**Assigned task**
All lines from the opening of the data to the line containing "Localize all labels, markers" must be returned unchanged, and only those lines.

Recorded data
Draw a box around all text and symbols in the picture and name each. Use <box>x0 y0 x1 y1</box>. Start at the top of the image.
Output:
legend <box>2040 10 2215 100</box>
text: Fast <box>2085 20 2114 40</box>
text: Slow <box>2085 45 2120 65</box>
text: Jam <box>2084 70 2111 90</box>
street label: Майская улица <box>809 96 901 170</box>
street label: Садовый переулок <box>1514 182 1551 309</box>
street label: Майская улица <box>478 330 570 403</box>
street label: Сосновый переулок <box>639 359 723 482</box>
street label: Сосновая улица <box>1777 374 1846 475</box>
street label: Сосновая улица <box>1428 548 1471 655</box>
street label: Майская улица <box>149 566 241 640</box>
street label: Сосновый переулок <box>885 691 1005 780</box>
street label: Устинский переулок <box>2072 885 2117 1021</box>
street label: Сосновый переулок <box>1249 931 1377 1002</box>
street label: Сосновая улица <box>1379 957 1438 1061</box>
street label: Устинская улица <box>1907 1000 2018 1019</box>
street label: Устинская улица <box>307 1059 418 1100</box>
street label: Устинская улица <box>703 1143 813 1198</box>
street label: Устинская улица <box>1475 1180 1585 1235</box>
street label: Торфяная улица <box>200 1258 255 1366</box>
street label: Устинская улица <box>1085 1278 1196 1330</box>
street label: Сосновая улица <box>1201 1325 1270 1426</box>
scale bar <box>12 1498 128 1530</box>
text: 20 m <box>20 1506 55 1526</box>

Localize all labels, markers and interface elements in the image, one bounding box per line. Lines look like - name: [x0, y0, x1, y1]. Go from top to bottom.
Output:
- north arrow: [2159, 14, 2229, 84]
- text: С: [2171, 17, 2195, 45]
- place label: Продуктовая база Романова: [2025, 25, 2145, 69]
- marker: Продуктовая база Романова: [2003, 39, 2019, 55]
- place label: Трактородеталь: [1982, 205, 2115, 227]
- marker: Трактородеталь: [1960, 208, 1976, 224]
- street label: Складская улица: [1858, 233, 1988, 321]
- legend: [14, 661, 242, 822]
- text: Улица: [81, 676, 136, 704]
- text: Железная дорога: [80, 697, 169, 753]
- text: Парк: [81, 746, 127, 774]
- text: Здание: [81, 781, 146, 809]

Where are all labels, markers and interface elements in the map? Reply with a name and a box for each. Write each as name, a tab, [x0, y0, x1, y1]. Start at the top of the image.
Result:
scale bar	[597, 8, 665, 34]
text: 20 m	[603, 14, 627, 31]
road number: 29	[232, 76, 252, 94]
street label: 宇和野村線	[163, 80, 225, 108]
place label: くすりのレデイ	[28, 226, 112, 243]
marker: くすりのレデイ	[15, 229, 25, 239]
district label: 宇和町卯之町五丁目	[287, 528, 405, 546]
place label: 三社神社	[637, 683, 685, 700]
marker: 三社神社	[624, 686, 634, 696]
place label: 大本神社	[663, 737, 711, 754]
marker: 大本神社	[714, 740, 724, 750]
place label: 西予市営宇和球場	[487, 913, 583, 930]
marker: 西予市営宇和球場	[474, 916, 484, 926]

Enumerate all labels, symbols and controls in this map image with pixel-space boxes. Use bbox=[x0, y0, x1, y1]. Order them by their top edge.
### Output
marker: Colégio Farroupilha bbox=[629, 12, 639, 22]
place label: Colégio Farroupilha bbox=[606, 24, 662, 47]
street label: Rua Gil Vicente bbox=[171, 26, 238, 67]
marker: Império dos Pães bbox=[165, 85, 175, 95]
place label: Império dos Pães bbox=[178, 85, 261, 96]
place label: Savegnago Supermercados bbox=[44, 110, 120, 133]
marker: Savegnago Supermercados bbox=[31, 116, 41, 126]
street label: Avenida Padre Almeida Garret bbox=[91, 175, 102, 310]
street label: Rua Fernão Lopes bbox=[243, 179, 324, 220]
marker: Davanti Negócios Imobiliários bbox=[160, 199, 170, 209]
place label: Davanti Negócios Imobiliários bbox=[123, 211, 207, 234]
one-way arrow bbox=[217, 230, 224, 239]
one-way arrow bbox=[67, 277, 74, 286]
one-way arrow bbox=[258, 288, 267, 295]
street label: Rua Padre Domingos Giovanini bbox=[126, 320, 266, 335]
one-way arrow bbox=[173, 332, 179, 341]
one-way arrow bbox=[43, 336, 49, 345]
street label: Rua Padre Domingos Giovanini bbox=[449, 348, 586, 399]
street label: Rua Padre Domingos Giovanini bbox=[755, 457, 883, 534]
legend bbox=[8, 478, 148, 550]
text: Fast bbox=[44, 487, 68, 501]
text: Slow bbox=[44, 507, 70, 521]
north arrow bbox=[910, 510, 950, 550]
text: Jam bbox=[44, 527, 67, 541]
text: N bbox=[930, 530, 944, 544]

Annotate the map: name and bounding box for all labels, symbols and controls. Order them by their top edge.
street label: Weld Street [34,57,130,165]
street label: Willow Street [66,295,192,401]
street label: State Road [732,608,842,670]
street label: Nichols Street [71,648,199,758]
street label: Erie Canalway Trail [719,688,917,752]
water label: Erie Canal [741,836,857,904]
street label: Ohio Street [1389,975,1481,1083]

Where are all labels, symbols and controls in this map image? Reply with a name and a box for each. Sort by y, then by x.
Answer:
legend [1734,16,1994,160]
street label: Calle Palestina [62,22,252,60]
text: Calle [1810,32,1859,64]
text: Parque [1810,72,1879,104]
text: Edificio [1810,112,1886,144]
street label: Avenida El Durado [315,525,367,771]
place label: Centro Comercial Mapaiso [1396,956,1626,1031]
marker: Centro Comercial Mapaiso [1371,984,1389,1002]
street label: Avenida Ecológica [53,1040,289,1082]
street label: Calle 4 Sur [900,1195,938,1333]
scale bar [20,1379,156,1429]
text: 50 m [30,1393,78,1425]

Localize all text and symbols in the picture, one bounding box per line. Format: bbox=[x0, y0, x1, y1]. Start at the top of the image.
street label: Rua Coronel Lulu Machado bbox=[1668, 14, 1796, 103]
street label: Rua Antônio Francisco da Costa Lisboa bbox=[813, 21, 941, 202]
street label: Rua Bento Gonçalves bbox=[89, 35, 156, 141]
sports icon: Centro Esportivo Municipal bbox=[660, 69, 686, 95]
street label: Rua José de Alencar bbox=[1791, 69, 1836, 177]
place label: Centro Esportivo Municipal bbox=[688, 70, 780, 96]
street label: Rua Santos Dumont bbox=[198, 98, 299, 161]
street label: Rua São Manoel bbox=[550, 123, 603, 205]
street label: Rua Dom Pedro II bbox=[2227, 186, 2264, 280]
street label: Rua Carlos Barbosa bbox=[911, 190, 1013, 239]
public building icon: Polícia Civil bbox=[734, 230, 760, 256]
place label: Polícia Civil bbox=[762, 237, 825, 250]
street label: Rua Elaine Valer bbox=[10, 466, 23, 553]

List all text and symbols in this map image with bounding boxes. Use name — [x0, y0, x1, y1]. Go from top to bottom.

**Your response**
Draw a box around all text and symbols in the picture and name each. Use <box>x0 y0 x1 y1</box>. Start at the top of the image.
Output:
legend <box>2040 10 2215 100</box>
text: Fast <box>2085 20 2114 40</box>
text: Slow <box>2085 45 2120 65</box>
text: Jam <box>2084 70 2111 90</box>
street label: Майская улица <box>809 96 901 170</box>
street label: Садовый переулок <box>1514 182 1551 309</box>
street label: Майская улица <box>478 330 570 403</box>
street label: Сосновый переулок <box>639 359 723 482</box>
street label: Сосновая улица <box>1777 374 1846 475</box>
street label: Сосновая улица <box>1428 548 1471 655</box>
street label: Майская улица <box>149 566 241 640</box>
street label: Сосновый переулок <box>885 691 1005 780</box>
street label: Устинский переулок <box>2072 885 2117 1021</box>
street label: Сосновый переулок <box>1249 931 1377 1002</box>
street label: Сосновая улица <box>1379 957 1438 1061</box>
street label: Устинская улица <box>1907 1000 2018 1019</box>
street label: Устинская улица <box>307 1059 418 1100</box>
street label: Устинская улица <box>703 1143 813 1198</box>
street label: Устинская улица <box>1475 1180 1585 1235</box>
street label: Торфяная улица <box>200 1258 255 1366</box>
street label: Устинская улица <box>1085 1278 1196 1330</box>
street label: Сосновая улица <box>1201 1325 1270 1426</box>
scale bar <box>12 1498 128 1530</box>
text: 20 m <box>20 1506 55 1526</box>

Localize all labels, markers and interface elements in the image, one bounding box per line. Lines look like - name: [x0, y0, x1, y1]. Go from top to bottom.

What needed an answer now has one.